Heirs of Empire picks up a couple of decades later. Emperor Colin I is busy rebuilding the Imperium, and he's got a couple of good-looking* kids to carry on the line, but he never found all of the mutineer's Quislings in Terran government, and Mr Big has now reached a position of power where he can put his plan to become emperor into operation. And the kids are going to have to be the first thing to go. And if he can pick off the kids of half of Colin's inner circle at the same time, then that's just a bonus. But Dahak's protective meddling means the plan doesn't go quite to plan, and the kids - actually late teenagers on their Midshipmen's cruise - end up marooned on a regressed Fourth Imperium planet, where a fanatical priesthood maintains an armed orbital quarantine that hasn't been necessary for millennia, while keeping the rest of the planet in an enforced stasis that's ended up at roughly 16th/17thC levels of technology, with the pike block as the supreme battlefield weapon. When their probing around trying to figure out how society works accidentally starts a jihad by the church against one region of the planet, the only thing for a pair of MacIntyres to do is to take charge and bring down the Ancien Regime.

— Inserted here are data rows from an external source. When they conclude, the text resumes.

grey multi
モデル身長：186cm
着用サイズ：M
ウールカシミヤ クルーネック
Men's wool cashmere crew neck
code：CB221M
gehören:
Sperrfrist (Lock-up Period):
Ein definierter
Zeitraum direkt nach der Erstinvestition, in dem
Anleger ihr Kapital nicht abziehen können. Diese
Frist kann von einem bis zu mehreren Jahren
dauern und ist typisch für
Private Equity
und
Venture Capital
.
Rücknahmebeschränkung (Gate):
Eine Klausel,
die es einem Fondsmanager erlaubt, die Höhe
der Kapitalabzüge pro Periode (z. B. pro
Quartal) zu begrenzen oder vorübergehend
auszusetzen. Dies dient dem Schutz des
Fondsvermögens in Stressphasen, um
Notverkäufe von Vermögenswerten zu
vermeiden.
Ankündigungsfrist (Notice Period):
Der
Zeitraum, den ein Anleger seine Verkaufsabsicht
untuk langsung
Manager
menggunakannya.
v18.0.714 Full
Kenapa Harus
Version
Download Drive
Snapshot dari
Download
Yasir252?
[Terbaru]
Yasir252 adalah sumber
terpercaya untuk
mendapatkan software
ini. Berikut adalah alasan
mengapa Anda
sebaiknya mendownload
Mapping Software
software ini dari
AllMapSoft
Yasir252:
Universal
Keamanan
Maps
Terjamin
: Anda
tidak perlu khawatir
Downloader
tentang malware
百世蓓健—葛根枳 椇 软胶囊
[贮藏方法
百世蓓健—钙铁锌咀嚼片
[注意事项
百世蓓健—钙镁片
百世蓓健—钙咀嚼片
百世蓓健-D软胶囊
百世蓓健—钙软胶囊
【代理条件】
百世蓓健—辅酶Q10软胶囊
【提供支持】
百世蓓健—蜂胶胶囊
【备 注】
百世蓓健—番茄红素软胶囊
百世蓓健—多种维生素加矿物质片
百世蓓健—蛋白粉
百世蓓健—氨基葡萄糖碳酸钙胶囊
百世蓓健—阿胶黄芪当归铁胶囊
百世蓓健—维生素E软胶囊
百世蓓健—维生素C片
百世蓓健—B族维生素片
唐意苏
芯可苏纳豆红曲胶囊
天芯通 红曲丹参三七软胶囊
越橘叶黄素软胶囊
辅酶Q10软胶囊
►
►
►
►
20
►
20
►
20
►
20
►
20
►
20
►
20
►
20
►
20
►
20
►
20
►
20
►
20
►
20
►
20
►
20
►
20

* Well, bar the MacIntyre nose.
This last book is very clearly the prototype for Weber's ten-book Safehold series, with a corrupt, and deliberately designed, church that must be brought down in order to allow technology to flourish, and where it's down to a limited number of survivors from a technological past to lead the good guys to victory. It's also very clearly the prototype for his 4 book Empire of Man series with John Ringo, where the ship-wrecked Imperial Heir must fight his way across an alien planet to reach his one hope of getting home. And he's recycled the Imperial bodyguard unit making a doomed defence of their charge into the Honor Harrington series at least once, if not twice. Now that's efficient writing! Not necessarily innovative writing, but definitely efficient.
Currently reading: The Goblin Mirror, C J Cherryh, and I may reread the rest of her Slavic fantasy as well, but I'll be taking a break between them in order to read Yoon's Phoenix Ascendant, which I now have a gorgeous looking copy of.